What's the point if you need to be able to drive?

It's not just your funeral we're talking about here, but everyone else you share the road with too. If it's my ass on the line out there then you damn well will be licensed just like the rest of us, automated car or not, or you won't be driving on the public right of way. BTW that's the position of the California DMV too. In fact, they're considering additional knowledge and training requirements, similar to those required for the motorcycle endorsement on the class C license, to include knowledge of override procedures and failure modes in the automated driving systems. I agree with that and I think that most other voters here in California would too.

Comment Re:Could elect not to sell any vehicles in Califor (Score 1) 462

They seem to be sticking their heads in the sand and hoping that EVs go away.

They have a legitimate gripe. The regulators are forcing them to sell the car at a loss by regulating the price in relation to other cars that they sell which forces Fiat to either eat $14,000 for every 500e sold or raise the prices on all of their non-electric vehicles to compensate. Who gets hurt by this? It isn't the rich man driving his luxury Tesla Model S. No, it's the middle and working class Californians who pay for this subsidy with higher prices on low and mid market vehicles. California has found yet another back door way to tax the middle class while leaving the rich untouched. What will they think of next?

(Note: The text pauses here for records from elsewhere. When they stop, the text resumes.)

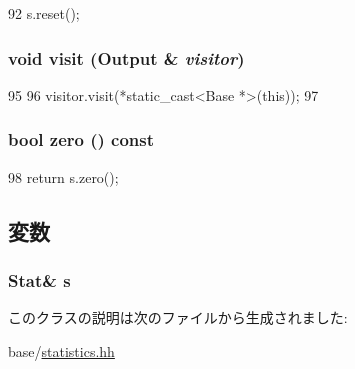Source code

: \begin{DoxyCode}
92 { s.reset(); }
\end{DoxyCode}
\hypertarget{classStats_1_1InfoProxy_adb3e1761782ea843b4400aeeaa6c4887}{
\subsubsection[{visit}]{\setlength{\rightskip}{0pt plus 5cm}void visit ({\bf Output} \& {\em visitor})}}
\label{classStats_1_1InfoProxy_adb3e1761782ea843b4400aeeaa6c4887}



\begin{DoxyCode}
95     {
96         visitor.visit(*static_cast<Base *>(this));
97     }
\end{DoxyCode}
\hypertarget{classStats_1_1InfoProxy_a4e72b01b727d3165e75cba84eb507491}{
\subsubsection[{zero}]{\setlength{\rightskip}{0pt plus 5cm}bool zero () const}}
\label{classStats_1_1InfoProxy_a4e72b01b727d3165e75cba84eb507491}



\begin{DoxyCode}
98 { return s.zero(); }
\end{DoxyCode}


\subsection{変数}
\hypertarget{classStats_1_1InfoProxy_a760b7b0da63b189c3cb0f268b2af0d2c}{
\subsubsection[{s}]{\setlength{\rightskip}{0pt plus 5cm}Stat\& {\bf s}}}
\label{classStats_1_1InfoProxy_a760b7b0da63b189c3cb0f268b2af0d2c}


このクラスの説明は次のファイルから生成されました:\begin{DoxyCompactItemize}
\item 
base/\hyperlink{statistics_8hh}{statistics.hh}\end{DoxyCompactItemize}
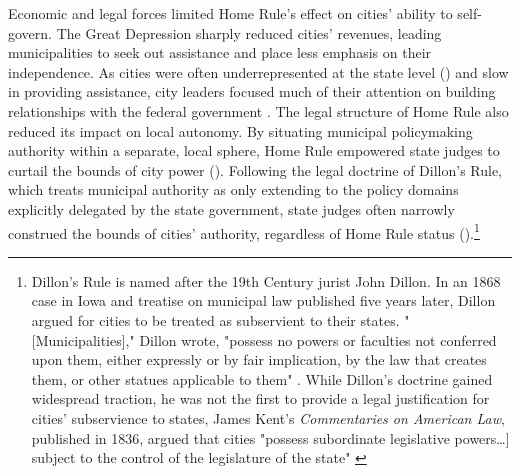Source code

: \documentclass[12pt]{article}
\begin{document}
Economic and legal forces limited Home Rule's effect on cities' ability to self-govern. The Great Depression sharply reduced cities' revenues, leading municipalities to seek out assistance and place less emphasis on their independence. As cities were often underrepresented at the state level (\cites{ansolabehereEndInequalityOne2008}[p. 64-67]{bermanLocalGovernmentStates2003}) and slow in providing assistance, city leaders focused much of their attention on building relationships with the federal government \parencite[p. 64-65]{bermanLocalGovernmentStates2003}. The legal structure of Home Rule also reduced its impact on local autonomy. By situating municipal policymaking authority within a separate, local sphere, Home Rule empowered state judges to curtail the bounds of city power (\cites[p. 1125]{dillerIntrastatePreemption2007}[p. 12]{kraneHomeRuleAmerica2000}). Following the legal doctrine of Dillon's Rule, which treats municipal authority as only extending to the policy domains explicitly delegated by the state government, state judges often narrowly construed the bounds of cities' authority, regardless of Home Rule status (\cites[p. 1125]{dillerIntrastatePreemption2007}[p. 71-72]{bermanLocalGovernmentStates2003}).\footnote{Dillon's Rule is named after the 19th Century jurist John Dillon. In an 1868 case in Iowa and treatise on municipal law published five years later, Dillon argued for cities to be treated as subservient to their states. "[Municipalities]," Dillon wrote, "possess no powers or faculties not conferred upon them, either expressly or by fair implication, by the law that creates them, or other statues applicable to them" \parencite[p. 93]{dillonLawMunicipalCorporations1873}. While Dillon's doctrine gained widespread traction, he was not the first to provide a legal justification for cities' subservience to states, James Kent's \textit{Commentaries on American Law}, published in 1836, argued that cities "possess subordinate legislative powers\ldots] subject to the control of the legislature of the state" \parencite[Quoted in ][p. 9]{kraneHomeRuleAmerica2000}}
\end{document}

Rather than seeing how Tesla is doing and worrying about the affordable model coming in a year or two

The affordable model is always two years away with Tesla. Frankly, I don't think that Musk cares very much about offering something that the average American can afford. Oh, he'll pay lip service to that idea because doing so is politically correct, but privately he almost certainly doesn't care. Actually it makes sense that the Model S costs $70,000+. It's not so much environmentally friendly as it is a way for rich people to enjoy some conspicuous luxury consumption. It's conspicuous because it's Tesla and luxury because it's both expensive and impractical. The rich driver of the Model S is signaling to the average peasant that he can afford to spend $70,000+ on an impractical car, driven on weekends for pleasure, while they are forced to drive a 10 year old beater or take public transportation and struggle to pay the bills.

they just churn out a lazy compliance car by shoving batteries in an ICE car, shove their fingers in their ears and hope no-one buys them.

Which is the most economically sensible thing for them to do. They know that electric cars are money losers for them, so they try to minimize their losses if they cannot avoid them entirely. If I were the CEO of Fiat I would order my production plants to incorporate non-removable weights into the frame of the 500e to further reduce the attractiveness of the car to potential buyers by radically reducing both the range and the cargo capacity.

Fiat Chrysler is a dinosaur, and is going to be killed off by evolution unless it makes a real effort.

I doubt that. Fiat Chrysler makes practical cars that ordinary working people can afford. In fact, the luxury car brands historically end up being bought and owned by the mass market companies. For example, Porsche, Lamborghini and Bugatti are owned by Volkswagen Group while Fiat owns Ferrari. I would be very surprised if the Tesla investors turned down an attractive buy out offer from one of the big auto groups, keen to run Tesla as a luxury brand, in the years ahead.

Comment Re:No surprises (Score 0) 688

The only way to fix this is to break the monopoly that public schools have on public education and the best ways to do that are vouchers and charter schools. Everyone except the teachers and their unions can see this but as Upton Sinclair said, "It is difficult to get a man to understand something when his job depends on not understanding it."